Celia stood with her hands in her pockets, looking relaxed, like Leemona’s nose wasn’t a half-inch from hers, like none of this mattered. “Bitchette,” she said, in a tone that made it a joke.

  Leemona stepped back. The nurse was trying to help Charlotte into the station wagon, but Charlotte had stopped dead in her tracks. “Leemona?” she called, looking blankly left and right.

  Then Leemona laughed, as if she got the joke at last. “Bitchette,” she repeated, as if trying out a new word. Leemona crooked a finger, beckoning Celia to listen, as if she had some secret Celia alone could share. Curious in spite of herself, Celia leaned toward her. Leemona whispered, “Don’t kid yourself, honey, you’re a nigger, too.” Then Leemona helped Charlotte into the station wagon, and Chipmunk drove off in a cloud of white, choking sand. For a moment, Celia just stood there, her expression unchanged. Suddenly, I was afraid for her. I’d been mad at her for all the things she refused to see, now I wanted to hide them again. I felt ashamed.

  “Celia?” I said.

  Celia turned her head to one side and shook it, like she was clearing lake water from one ear. Then, as if Leemona had left without saying a word, Celia turned on one heel and said, “Let’s go see if our canoe won.”

  We had won: Blue ribbon, Best Decorated Canoe.

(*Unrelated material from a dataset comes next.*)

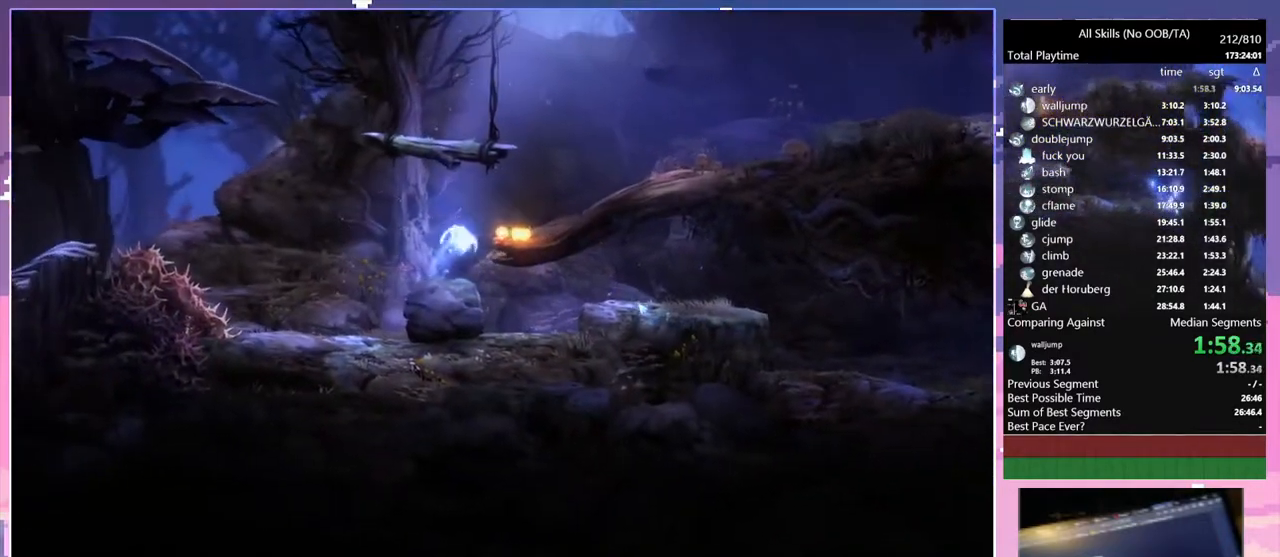
{"keys": ["a", "d"], "mouse": [], "events": [[67, "space", "up"], [483, "a", "down"]]}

Marly’s unit, Masquerade, came in second. Apparently, the volcano hadn’t been firmly lashed to their canoe. They might have won if it hadn’t fallen into the water near the end of the parade. When Celia and I got there, the rest of the girls in Aquatics were cheering madly. They had Andy and Happy up on their shoulders and had started a stumbling, triumphal march toward our tents, Andy’s long legs trailing the ground.

  Outpost had been too cool to enter the decorated canoe contest, but they won the canoe races and so were in charge of that night’s bonfire. Rather, my sister Carol was. Though she was allergic to wood smoke along with most everything else, she loved a good fire. She had built up a log cabin fire out of huge pieces of pine. The thing looked almost big enough for Abe Lincoln to have been born in it. At her signal, a flaming wad of kerosene-soaked sanitary napkin shot down a wire from the top of the flagpole, and the log cabin burst into flames. Carol had outdone herself. “Oooh,” we all said, and “aaah,” as awed by this feat as the outside world, glued to their televisions, had been by the Lunar Module’s touchdown on the Sea of Tranquility earlier in the afternoon. While the world waited and waited for word that Armstrong and Aldrin were ready to leave the LM, we campers held hands and sang the usual mix of Beatles hits and Girl Scout camp songs.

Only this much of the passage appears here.